◆ TASK DIRECTIONS
Omit each picture as you copy the entries exactly.

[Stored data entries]
-*-

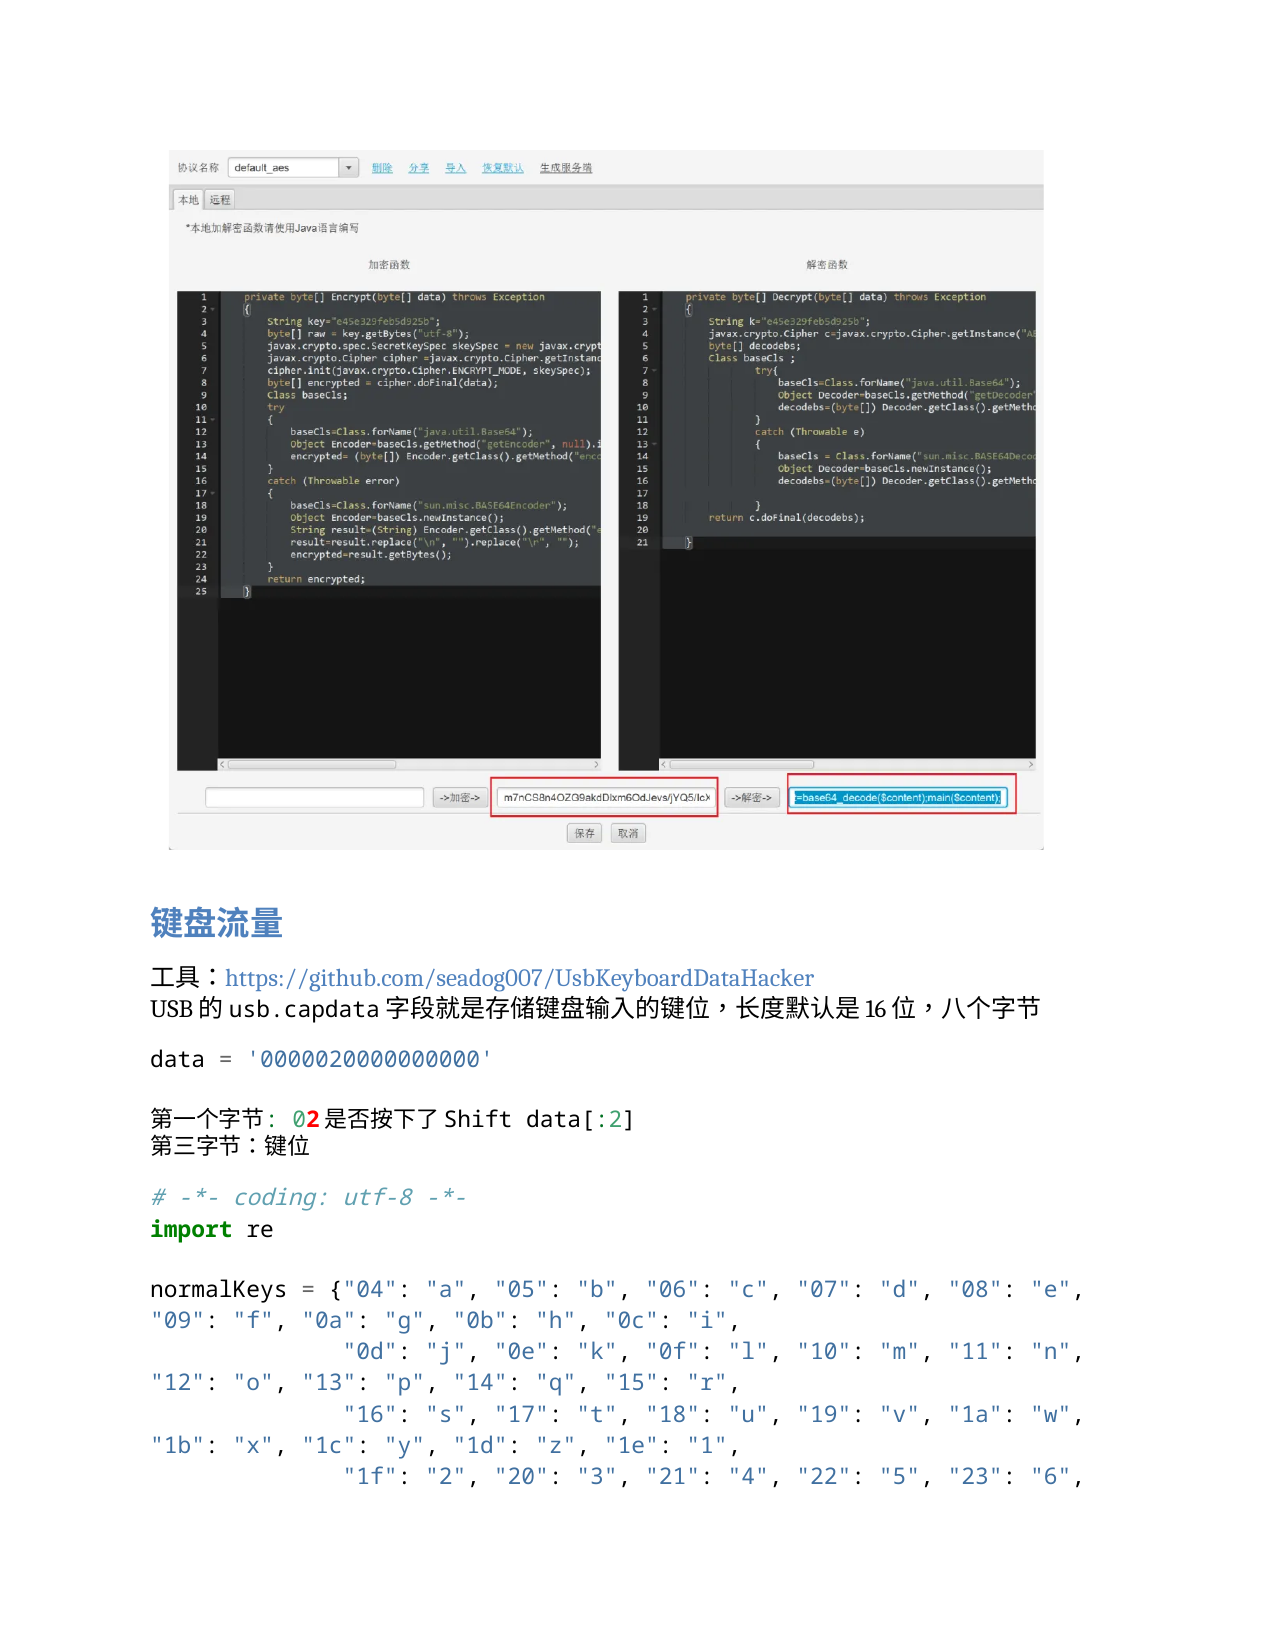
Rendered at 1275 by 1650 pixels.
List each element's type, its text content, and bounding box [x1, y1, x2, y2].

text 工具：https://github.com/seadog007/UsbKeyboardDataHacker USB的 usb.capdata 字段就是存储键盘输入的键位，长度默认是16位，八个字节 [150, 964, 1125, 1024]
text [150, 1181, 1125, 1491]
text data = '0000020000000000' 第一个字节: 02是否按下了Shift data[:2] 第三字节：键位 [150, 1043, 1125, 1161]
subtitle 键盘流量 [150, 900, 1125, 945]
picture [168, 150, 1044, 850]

-*-

◆ TASK RESPONSE
Rendered at 1275 by 1650 pixels.
List each element's type, its text content, and bounding box [x1, y1, x2, y2].

text 工具：https://github.com/seadog007/UsbKeyboardDataHacker USB的 usb.capdata 字段就是存储键盘输入的键位，长度默认是16位，八个字节 [150, 964, 1125, 1024]
text [150, 1181, 1125, 1491]
text data = '0000020000000000' 第一个字节: 02是否按下了Shift data[:2] 第三字节：键位 [150, 1043, 1125, 1161]
subtitle 键盘流量 [150, 900, 1125, 945]
picture [168, 150, 1044, 850]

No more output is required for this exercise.